[Extracted data entries]
○ ○ ○ ○
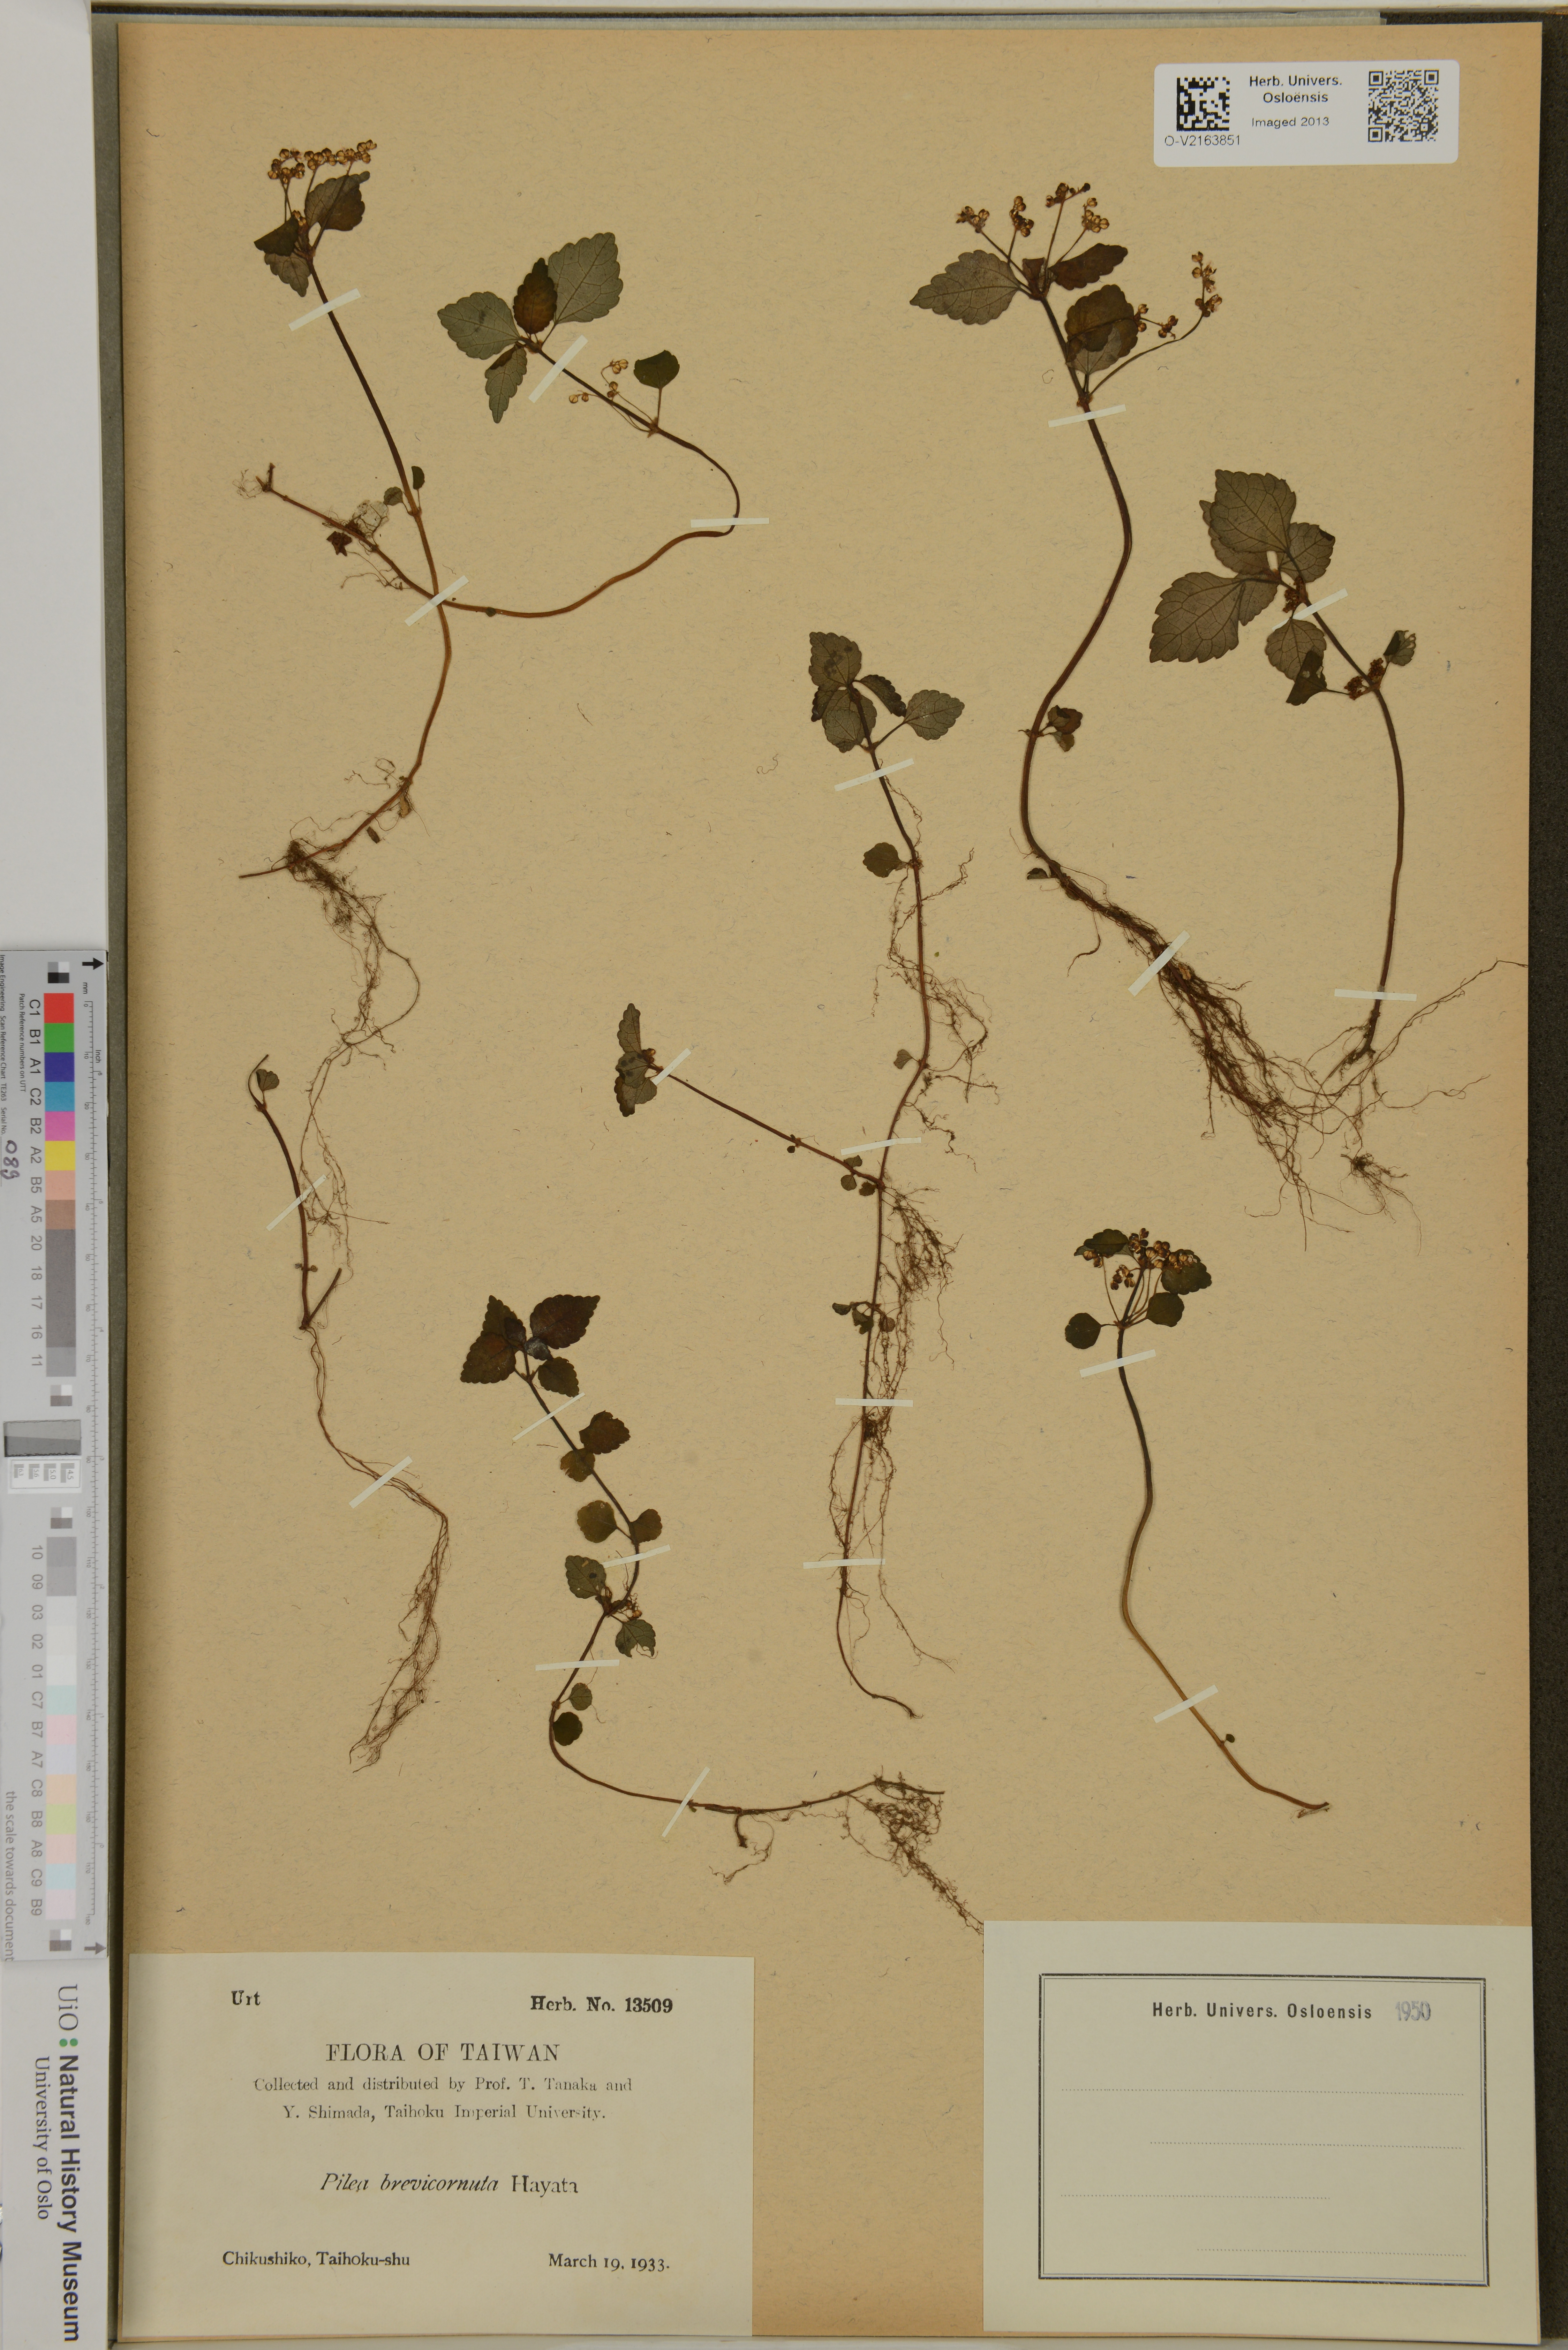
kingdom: Plantae
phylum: Tracheophyta
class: Magnoliopsida
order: Rosales
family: Urticaceae
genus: Pilea
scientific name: Pilea brevicornuta
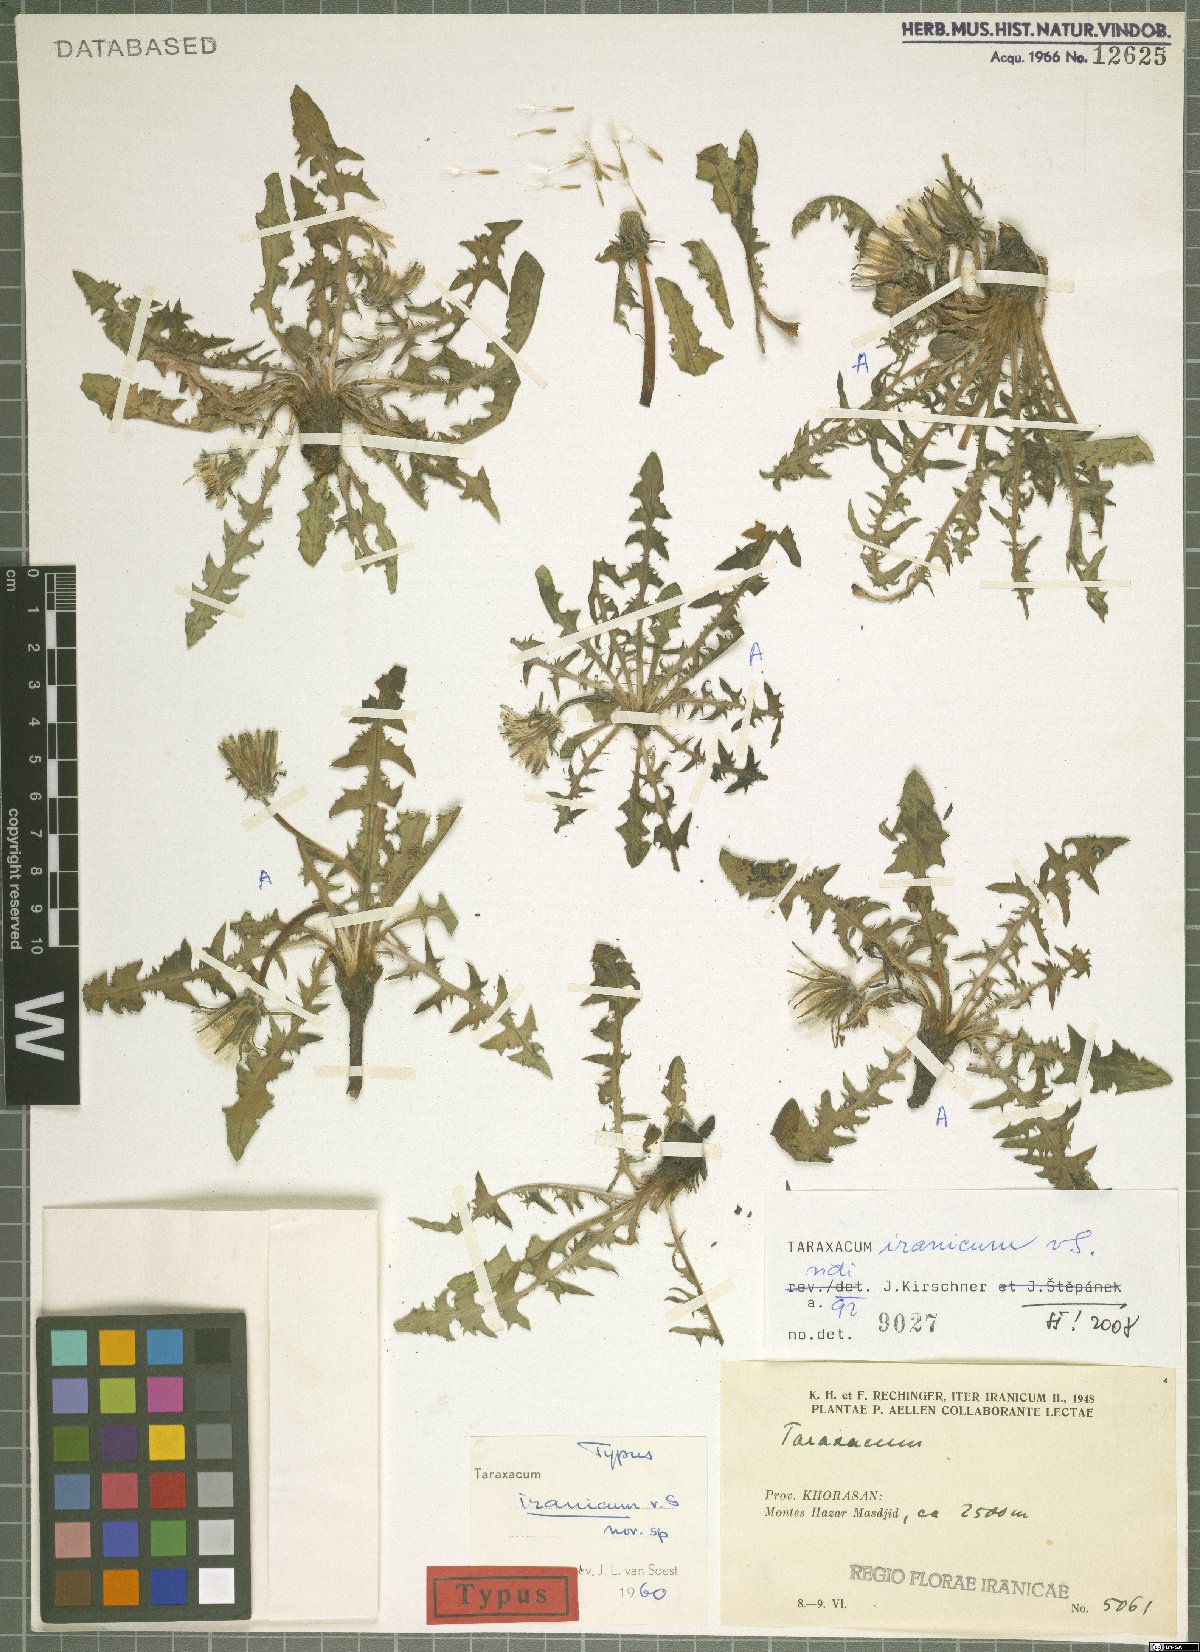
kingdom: Plantae
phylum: Tracheophyta
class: Magnoliopsida
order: Asterales
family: Asteraceae
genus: Taraxacum
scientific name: Taraxacum iranicum
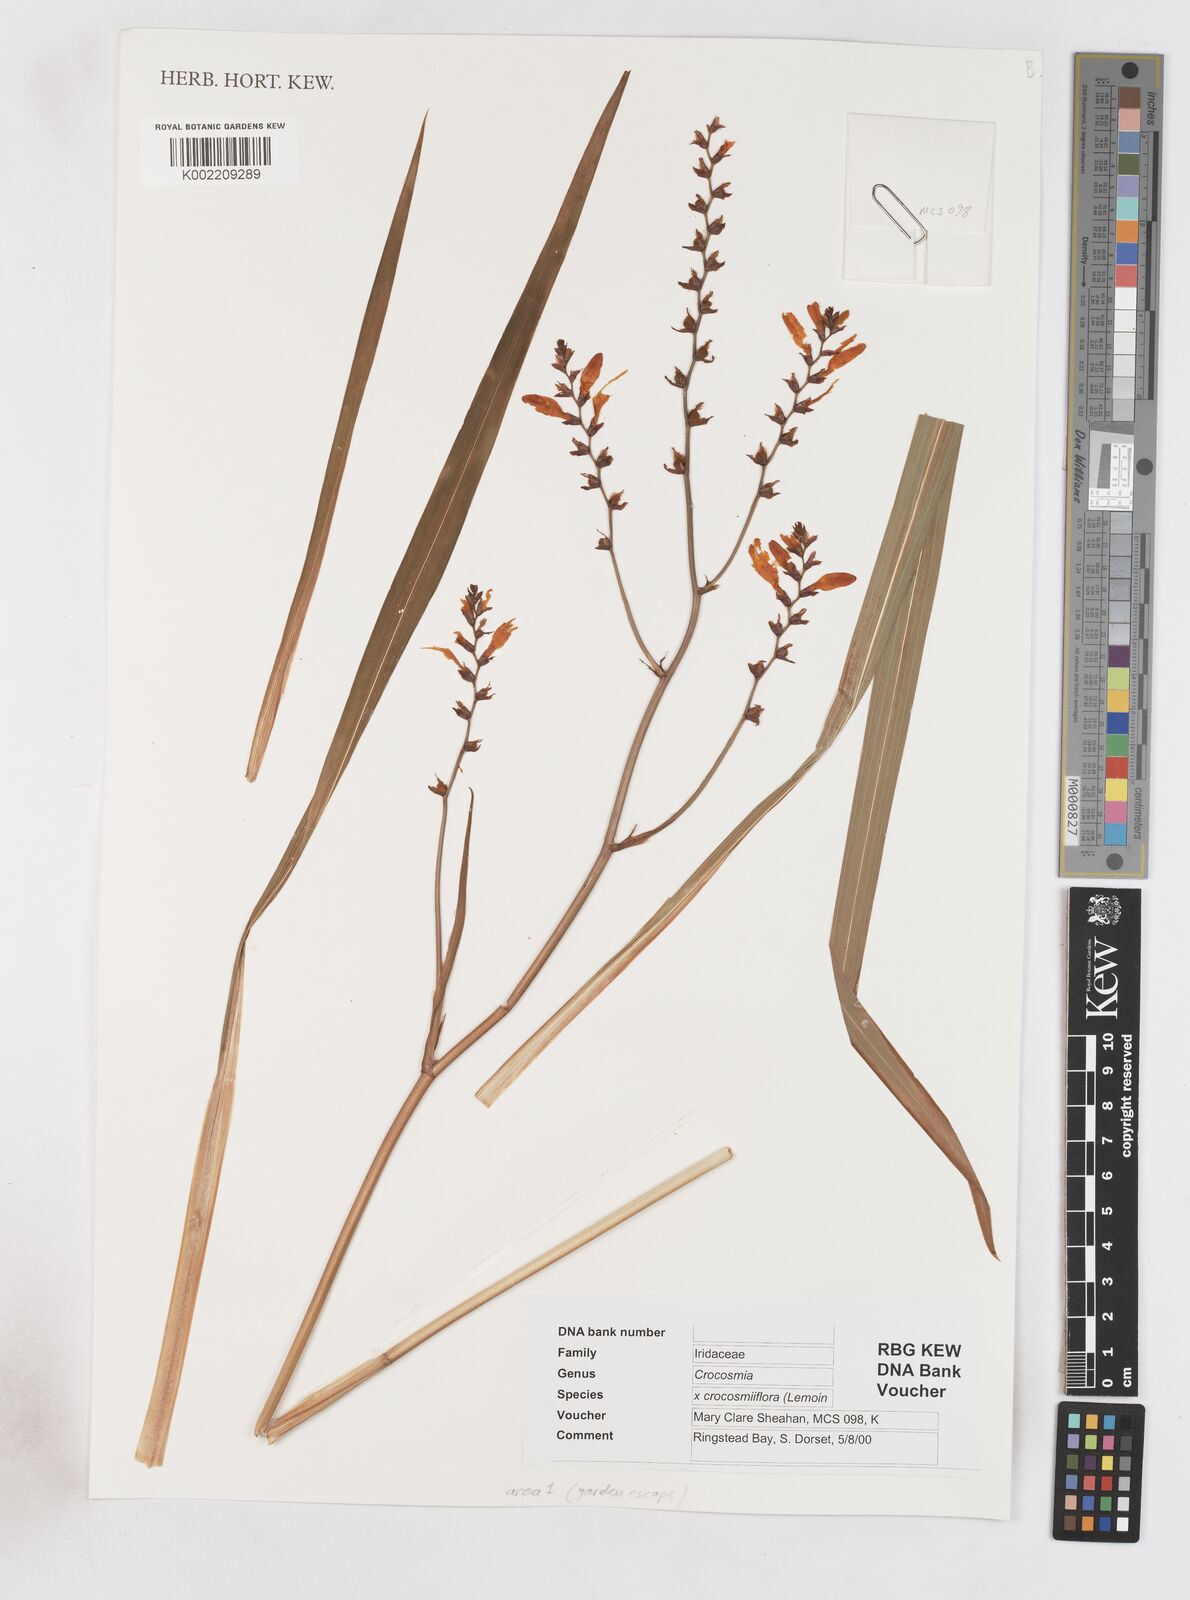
○ ○ ○ ○
**Task prompt**
Copy every line of the rows above word for word, omitting the pictures.

**Answer for this exercise**
kingdom: Plantae
phylum: Tracheophyta
class: Magnoliopsida
order: Rosales
family: Urticaceae
genus: Pilea
scientific name: Pilea brevicornuta
kingdom: Plantae
phylum: Tracheophyta
class: Magnoliopsida
order: Asterales
family: Asteraceae
genus: Taraxacum
scientific name: Taraxacum iranicum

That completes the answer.